Nesta tão grave adversidade, tem-se revelado o melhor da humanidade, que se pode definir em três palavras: compaixão, generosidade e trabalho. Mesmo abaladas pelas pesadas perdas, as pessoas não se deixam vencer pela tragédia e o sofrimento, mas fazem renascer dentro de si novas energias para enfrentar, suportar e superar a adversidade. Estão imbuídas de esperança e dão-se as mãos para reerguer o que caiu. Se, nas circunstâncias normais da vida, parece a muitos que se podem bastar a si mesmos, nesta grande aflição, percebemos que só nos salvamos, se dermos as mãos uns aos outros, se partilharmos e colaborarmos.

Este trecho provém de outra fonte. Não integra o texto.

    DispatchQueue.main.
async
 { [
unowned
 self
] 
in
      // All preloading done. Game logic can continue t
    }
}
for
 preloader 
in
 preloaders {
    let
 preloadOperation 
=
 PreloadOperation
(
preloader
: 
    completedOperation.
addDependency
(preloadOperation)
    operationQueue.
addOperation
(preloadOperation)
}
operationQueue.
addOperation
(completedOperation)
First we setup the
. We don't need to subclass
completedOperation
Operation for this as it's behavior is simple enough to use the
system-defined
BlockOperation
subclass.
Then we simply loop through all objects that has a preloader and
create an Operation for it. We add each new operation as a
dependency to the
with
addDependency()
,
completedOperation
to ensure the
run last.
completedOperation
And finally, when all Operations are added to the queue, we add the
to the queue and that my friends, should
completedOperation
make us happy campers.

É quando partilhamos necessidades e dons que nos sentimos unidos uns aos outros e vivemos a fraternidade no amor. Com efeito, é na relação e entreajuda recíproca, seja com quem está próximo seja com quem está distante, que vivemos o melhor da nossa humanidade e avançamos num verdadeiro progresso humano, que não é só material, mas também espiritual e social. É isto estamos a ver e a viver atualmente. E deverá desenvolver-se para além da calamidade, na normalidade da vida. Se ficamos com a memória dos danos e cicatrizes da tempestade, deveremos também conservar o registo dos bons momentos que experimentámos na solidariedade vivida. E isso tornar-se inspirador para o futuro.

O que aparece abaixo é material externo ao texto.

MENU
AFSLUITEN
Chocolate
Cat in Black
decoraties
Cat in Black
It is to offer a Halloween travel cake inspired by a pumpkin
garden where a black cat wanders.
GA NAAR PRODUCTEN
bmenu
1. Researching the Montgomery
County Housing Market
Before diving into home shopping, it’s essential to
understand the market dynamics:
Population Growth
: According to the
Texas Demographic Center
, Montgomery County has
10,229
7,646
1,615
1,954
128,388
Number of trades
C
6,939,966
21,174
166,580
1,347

É verdade que há também queixas de roubos e a perceção de haver quem se aproveite indevidamente da solidariedade alheia, embora seja sempre difícil julgar, sem conhecer bem as pessoas e sem estar dentro das suas vestes. Não temos dúvidas, porém, de que não se pode aceitar de modo nenhum roubos e pilhagens de bens alheios, aproveitando-se da destruição e dos recursos para suprir necessidades. Daí os cuidados com a vigilância para evitar esse tipo de abusos e apanhar quem os comete para os levar à justiça.

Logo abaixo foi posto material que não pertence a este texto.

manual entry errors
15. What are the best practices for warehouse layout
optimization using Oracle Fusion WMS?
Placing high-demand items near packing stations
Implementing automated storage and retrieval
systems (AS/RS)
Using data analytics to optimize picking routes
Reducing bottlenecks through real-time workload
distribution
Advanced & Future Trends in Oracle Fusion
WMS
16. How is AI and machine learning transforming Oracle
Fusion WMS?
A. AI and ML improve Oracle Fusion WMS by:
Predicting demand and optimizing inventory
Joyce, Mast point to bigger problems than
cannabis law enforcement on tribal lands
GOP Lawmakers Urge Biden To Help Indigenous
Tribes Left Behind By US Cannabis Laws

Se nos dói tanta destruição e perdas, consola-nos a solidariedade concreta de muitos. Se nos custa a destruição das nossas casas e bens pelos quais nos cansámos a trabalhar durante anos e anos, anima-nos a proximidade e a mão amiga de quem vem ao nosso encontro. Jesus deixou-nos esta regra de ouro, que vale para este tempo difícil e para os tempos normais: “O que quiserdes que vos façam os homens, fazei-o também a eles” (Mt 7,12). Esta atitude é o que de melhor podemos ter como seres humanos para a vida em sociedade.